Expédier des problèmes aussi complexes que ceux des guerres d’Irak et d’Afghanistan, du terrorisme, des relations avec les pays amis et ennemis en 800 mots est une gageure. Ignorer totalement le plus important d’entre eux qui est la source de bien des problèmes, c'est-à-dire le conflit israélo-arabe, et ne pas l’aborder ne serait-ce que de manière allusive, équivaut à une renonciation, à une reconnaissance implicite de l’incapacité des Etats-Unis à faire avancer le processus de paix.
Il y a des signes multiples de cette reconnaissance implicite de l’impuissance des Etats-Unis face à la rigidité et à l’intransigeance d’Israël et de leur incapacité à faire entendre raison à ses gouvernants. D’abord le silence assourdissant gardé par Obama au sujet du gel des colonies après son entrevue avec Benyamin Netanyahu à Washington. Quelle conclusion peut-on tirer sinon que quand le Premier ministre israélien dit non, le président américain fait marche arrière. Ensuite, dans une récente interview au magazine « Time », Obama a dit : « C’est vraiment dur… et si nous avions anticipé quelques uns de ces problèmes politiques qui divisent les deux parties, nous n’aurions pas suscité d’aussi grandes attentes. » Enfin, ce problème étant « vraiment dur », Obama l’évacue tout simplement du discours annuel le plus important qu’un président américain puisse prononcer.
En d’autres termes, au lieu d’assumer ses responsabilités de chef de la plus grande puissance du monde, au lieu de tenir bon et faire les pressions nécessaires pour faire entendre raison aux Israéliens et servir ainsi les intérêts de son pays et ceux de la paix dans le monde, Obama fait marche arrière et jette l’éponge que nombre de ses prédécesseurs, confrontés à la même intransigeance israélienne, ont jeté avant lui.
Mais le problème avec les Etats-Unis est qu’ils reconnaissent implicitement qu’ils sont totalement impuissants de faire avancer le processus de paix, mais en même temps ils exigent qu’on les croit quand ils disent qu’ils sont en train de déployer tous leurs efforts pour faire régner la paix dans la région.
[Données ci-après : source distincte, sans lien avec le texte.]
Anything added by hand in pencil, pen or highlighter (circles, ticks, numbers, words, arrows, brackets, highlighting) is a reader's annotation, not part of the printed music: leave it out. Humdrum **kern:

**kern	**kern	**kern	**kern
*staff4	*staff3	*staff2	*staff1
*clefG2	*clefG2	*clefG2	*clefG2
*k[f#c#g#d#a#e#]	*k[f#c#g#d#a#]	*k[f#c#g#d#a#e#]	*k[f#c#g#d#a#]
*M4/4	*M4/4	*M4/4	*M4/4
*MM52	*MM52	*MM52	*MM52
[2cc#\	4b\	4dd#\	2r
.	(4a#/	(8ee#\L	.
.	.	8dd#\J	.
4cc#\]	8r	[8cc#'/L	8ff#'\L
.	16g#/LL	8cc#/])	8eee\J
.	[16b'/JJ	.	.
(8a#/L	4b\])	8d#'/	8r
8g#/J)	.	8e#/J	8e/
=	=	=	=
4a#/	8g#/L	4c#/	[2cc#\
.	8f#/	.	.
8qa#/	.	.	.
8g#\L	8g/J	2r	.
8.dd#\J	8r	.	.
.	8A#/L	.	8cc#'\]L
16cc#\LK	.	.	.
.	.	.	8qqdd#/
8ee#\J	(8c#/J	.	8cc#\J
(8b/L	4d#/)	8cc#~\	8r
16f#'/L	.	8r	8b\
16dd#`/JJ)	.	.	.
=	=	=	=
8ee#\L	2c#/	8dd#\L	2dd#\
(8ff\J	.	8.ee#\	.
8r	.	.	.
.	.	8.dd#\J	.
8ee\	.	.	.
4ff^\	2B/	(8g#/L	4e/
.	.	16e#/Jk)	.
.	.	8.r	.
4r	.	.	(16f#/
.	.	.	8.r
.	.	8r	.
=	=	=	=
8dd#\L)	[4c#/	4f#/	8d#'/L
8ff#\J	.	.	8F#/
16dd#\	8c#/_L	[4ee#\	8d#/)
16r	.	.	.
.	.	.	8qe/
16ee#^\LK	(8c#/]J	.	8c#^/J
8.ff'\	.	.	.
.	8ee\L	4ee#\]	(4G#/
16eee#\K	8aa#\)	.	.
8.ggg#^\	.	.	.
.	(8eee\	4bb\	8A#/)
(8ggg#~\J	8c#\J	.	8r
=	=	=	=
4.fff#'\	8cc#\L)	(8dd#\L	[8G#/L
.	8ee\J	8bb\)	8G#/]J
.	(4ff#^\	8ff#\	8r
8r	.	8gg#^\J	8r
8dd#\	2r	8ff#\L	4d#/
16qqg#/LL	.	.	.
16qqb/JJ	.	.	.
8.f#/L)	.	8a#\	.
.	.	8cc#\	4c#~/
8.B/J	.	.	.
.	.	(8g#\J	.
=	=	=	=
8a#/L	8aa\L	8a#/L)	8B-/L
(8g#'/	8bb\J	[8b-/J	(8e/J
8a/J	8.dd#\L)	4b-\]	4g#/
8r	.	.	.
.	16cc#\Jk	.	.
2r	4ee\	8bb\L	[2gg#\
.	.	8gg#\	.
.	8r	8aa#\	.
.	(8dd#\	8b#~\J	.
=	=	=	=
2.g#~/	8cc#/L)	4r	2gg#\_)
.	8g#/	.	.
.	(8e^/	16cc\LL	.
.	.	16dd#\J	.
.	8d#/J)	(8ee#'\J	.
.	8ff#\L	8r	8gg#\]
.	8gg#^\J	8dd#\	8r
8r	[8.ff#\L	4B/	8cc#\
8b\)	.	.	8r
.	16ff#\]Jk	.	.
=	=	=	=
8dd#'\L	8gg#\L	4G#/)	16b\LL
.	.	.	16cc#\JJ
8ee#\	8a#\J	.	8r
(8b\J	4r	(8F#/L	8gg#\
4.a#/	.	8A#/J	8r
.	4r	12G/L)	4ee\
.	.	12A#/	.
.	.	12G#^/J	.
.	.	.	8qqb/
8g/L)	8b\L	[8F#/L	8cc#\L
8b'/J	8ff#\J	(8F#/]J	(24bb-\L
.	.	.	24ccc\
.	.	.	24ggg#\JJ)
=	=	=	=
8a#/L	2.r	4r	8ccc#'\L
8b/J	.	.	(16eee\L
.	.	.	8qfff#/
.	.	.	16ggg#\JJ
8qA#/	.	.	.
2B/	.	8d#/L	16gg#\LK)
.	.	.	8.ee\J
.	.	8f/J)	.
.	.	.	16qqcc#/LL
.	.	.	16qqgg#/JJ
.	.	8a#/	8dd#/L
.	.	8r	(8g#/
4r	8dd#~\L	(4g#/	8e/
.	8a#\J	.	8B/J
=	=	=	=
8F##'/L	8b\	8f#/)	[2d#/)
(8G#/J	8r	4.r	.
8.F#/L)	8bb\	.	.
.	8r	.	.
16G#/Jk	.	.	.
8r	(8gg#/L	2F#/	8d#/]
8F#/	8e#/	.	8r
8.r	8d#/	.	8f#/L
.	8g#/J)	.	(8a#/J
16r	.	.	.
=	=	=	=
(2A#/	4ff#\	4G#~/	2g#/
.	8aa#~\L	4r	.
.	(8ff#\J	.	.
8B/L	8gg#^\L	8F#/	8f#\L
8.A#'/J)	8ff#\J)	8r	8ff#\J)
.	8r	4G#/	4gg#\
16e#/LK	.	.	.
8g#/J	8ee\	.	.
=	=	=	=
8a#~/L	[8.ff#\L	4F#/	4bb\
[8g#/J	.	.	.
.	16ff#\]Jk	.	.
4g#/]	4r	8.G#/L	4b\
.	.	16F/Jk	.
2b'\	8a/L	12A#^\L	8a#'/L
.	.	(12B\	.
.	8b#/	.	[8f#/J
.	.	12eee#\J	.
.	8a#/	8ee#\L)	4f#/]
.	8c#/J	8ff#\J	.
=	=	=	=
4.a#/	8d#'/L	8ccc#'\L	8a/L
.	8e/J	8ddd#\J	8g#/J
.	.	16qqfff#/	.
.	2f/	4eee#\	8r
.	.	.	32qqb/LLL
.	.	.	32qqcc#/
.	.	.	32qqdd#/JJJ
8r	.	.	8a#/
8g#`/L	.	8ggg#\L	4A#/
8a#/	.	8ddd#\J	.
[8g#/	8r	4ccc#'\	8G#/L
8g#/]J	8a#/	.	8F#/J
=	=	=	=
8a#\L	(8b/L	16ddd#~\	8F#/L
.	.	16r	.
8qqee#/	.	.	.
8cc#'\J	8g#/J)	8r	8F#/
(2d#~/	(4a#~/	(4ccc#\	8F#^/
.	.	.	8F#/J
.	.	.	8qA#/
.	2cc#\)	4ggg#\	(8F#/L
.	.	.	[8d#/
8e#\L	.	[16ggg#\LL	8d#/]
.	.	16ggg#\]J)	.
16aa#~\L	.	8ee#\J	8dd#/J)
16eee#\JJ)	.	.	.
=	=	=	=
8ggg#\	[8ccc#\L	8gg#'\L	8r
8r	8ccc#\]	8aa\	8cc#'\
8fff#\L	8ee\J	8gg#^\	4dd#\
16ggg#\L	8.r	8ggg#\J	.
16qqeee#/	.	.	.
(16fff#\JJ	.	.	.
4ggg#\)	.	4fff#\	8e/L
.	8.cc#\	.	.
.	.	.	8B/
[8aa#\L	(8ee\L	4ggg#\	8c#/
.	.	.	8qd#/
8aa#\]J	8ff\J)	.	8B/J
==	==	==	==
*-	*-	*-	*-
Ils continuent donc d’envoyer Mitchell discuter avec les Israéliens, mais surtout avec les Palestiniens pour les obliger à revenir à la table des négociations.
Face au refus des Palestiniens, on parle maintenant de « menaces voilées » américaines de couper leur aide financière si les Palestiniens continuent à « s’entêter » dans leur refus de s’asseoir avec les Israéliens et discuter avec eux. Discuter de quoi si, comme l’a bien expliqué Saeb Erekat, « Netanyahu a dit ‘Non’ au gel des colonies, ‘Non’ au partage de Jérusalem, ‘Non’ aux frontières de 1967, ‘Non’ au retour des réfugiés. Et maintenant, il veut garder le contrôle de la vallée du Jourdain. »
Si face à ses « niet », les Etats-Unis baissent la tête et laissent faire, comment s’étonne-t-on que Netanyahu multiplie les « non » à toutes les demandes palestiniennes ? Pire, le Premier ministre israélien est arrivé à se convaincre qu’il a tout donné aux Palestiniens, mais que ceux-ci demeurent inflexibles et intransigeants. S’adressant mercredi dernier à la presse étrangère, Netanyahu a affirmé : « Les Palestiniens ont grimpé sur un arbre et ils aiment être là haut. Nous leur avons amené une échelle pour qu’ils descendent. Mais plus l’échelle est haute, plus ils montent encore. » Chef d’œuvre de mauvaise foi, mais vaine tentative de manipulation de l’opinion internationale qui sait parfaitement, et les nombreux sondages le prouvent, qui est la source de tous les maux au Moyen-Orient.